Marshall examined Ross. Except for his legs, Ross was in good condition.
Marshall, 42, and Call, 41, told Ross they would make him as comfortable as possible and then go for help.
They removed the down jacket and tent from Ross’ pack, laid them over him and zipped him into his sleeping bag. They gave him some extra water. As he waited, he drank it and ate some energy bars. As night fell, Marshall and Call descended by the light of their headlamps.
“We took it slow and cautiously,” Marshall said.
They arrived at Baron Lake and spoke with Coyier, who had waited at the camp after learning the two men had gone to Ross.
Marshall and Ross told him they would go to get help, and they set off for Redfish Lake, northeast of Baron Lake, at about 10 p.m.
They walked 15 miles before finding cellphone service at the boat dock at the west end of the lake around 3 a.m. Marshall told a police dispatcher about Ross.
Police summoned Two Bear Air, a private air rescue service in Whitefish, Montana, that serves Montana, Idaho and Eastern Washington. Venture capitalist Mike Goguen used his own money to establish the service, and he pays all its costs. A crew in a helicopter reached Ross at about 6 a.m. Friday. An eight-minute flight brought him to the Stanley Airport, where a Life Flight helicopter flew him to Saint Alphonsus Regional Medical Center in Boise.

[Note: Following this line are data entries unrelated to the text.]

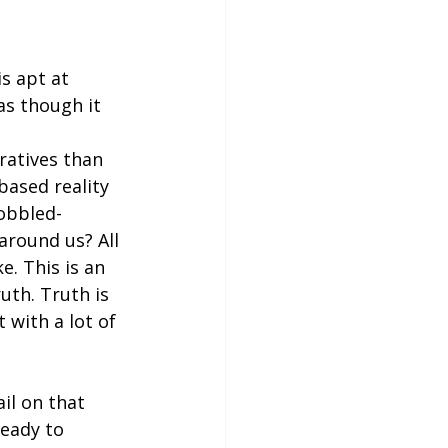
s apt at 
as though it 
ratives than 
based reality 
cobbled-
around us? All 
e. This is an 
uth. Truth is 
 with a lot of 
il on that 
ready to 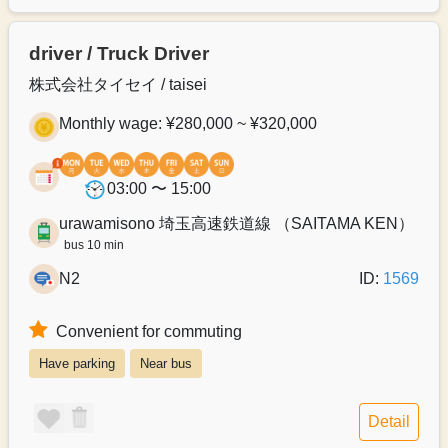
driver / Truck Driver
株式会社タイセイ / taisei
Monthly wage: ¥280,000 ~ ¥320,000
03:00 〜 15:00
urawamisono 埼玉高速鉄道線 （SAITAMA KEN）
bus 10 min
N2
ID:
1569
Convenient for commuting
Have parking
Near bus
Detail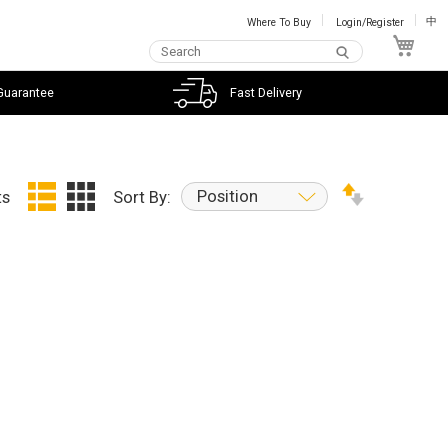
Where To Buy
Login/Register
中
My C
Guarantee
Fast Delivery
Position
ts
Sort By: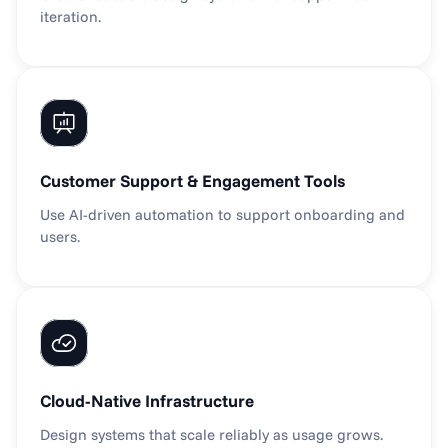
iteration.
Customer Support & Engagement Tools
Use AI-driven automation to support onboarding and 
users.
Cloud-Native Infrastructure
Design systems that scale reliably as usage grows.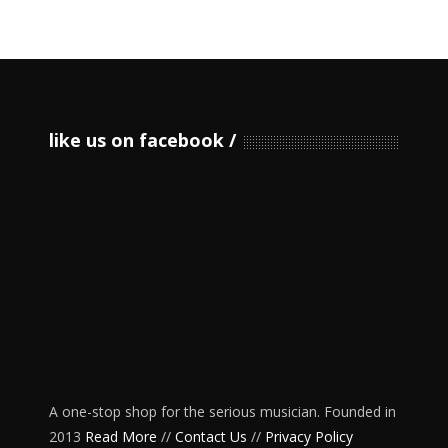
like us on facebook
A one-stop shop for the serious musician. Founded in
2013
Read More
//
Contact Us
//
Privacy Policy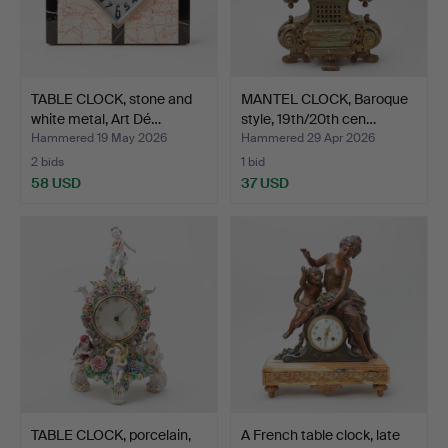
TABLE CLOCK, stone and
MANTEL CLOCK, Baroque
white metal, Art Dé…
style, 19th/20th cen…
Hammered 19 May 2026
Hammered 29 Apr 2026
2 bids
1 bid
58 USD
37 USD
TABLE CLOCK, porcelain,
A French table clock, late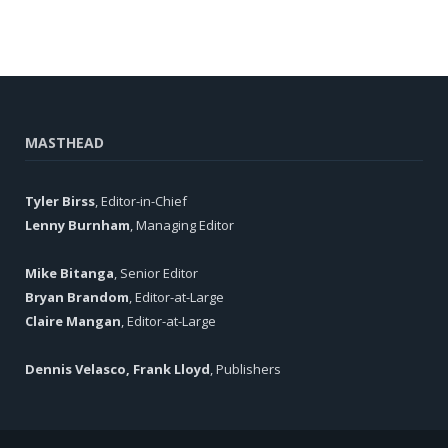
MASTHEAD
Tyler Birss
, Editor-in-Chief
Lenny Burnham
, Managing Editor
Mike Bitanga
, Senior Editor
Bryan Brandom
, Editor-at-Large
Claire Mangan
, Editor-at-Large
Dennis Velasco, Frank Lloyd
, Publishers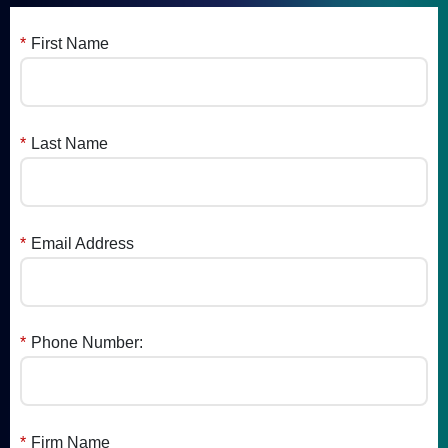
*
First Name
*
Last Name
*
Email Address
*
Phone Number:
*
Firm Name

Over the next few days, Ross underwent three surgeries.
Dr. Annie Knierim, an orthopedic trauma surgeon, operated on his left leg to relieve pressure that had prevented blood from flowing properly.
Without that surgery, muscle tissue could have died and Ross could have lost the leg, said Dr. David Zamorano, another orthopedic trauma surgeon who operated on Ross.
Ross broke the tibia, the larger bone in his lower left leg. Zamorano, inserted a titanium rod lengthwise. The rod aligned and stabilized the bone.
In his right leg, Ross broke his fibula, the smaller bone in the lower leg. Zamorano inserted a small stainless steel plate at the base of the bone, where it joins the ankle.
He spent three weeks in the hospital. He left in a wheelchair. In late December, he returned it.
Now he walks for about a half-hour twice a day at the park near his house. He swims at the YMCA and goes to physical therapy.
“Overcoming the pain and just trying to keep on moving and trying to get those muscles back and get rid of the pain — that’s job No. 1,” Ross said.
He is grateful for all the help he has received.
“It could have been so much worse,” Ross said.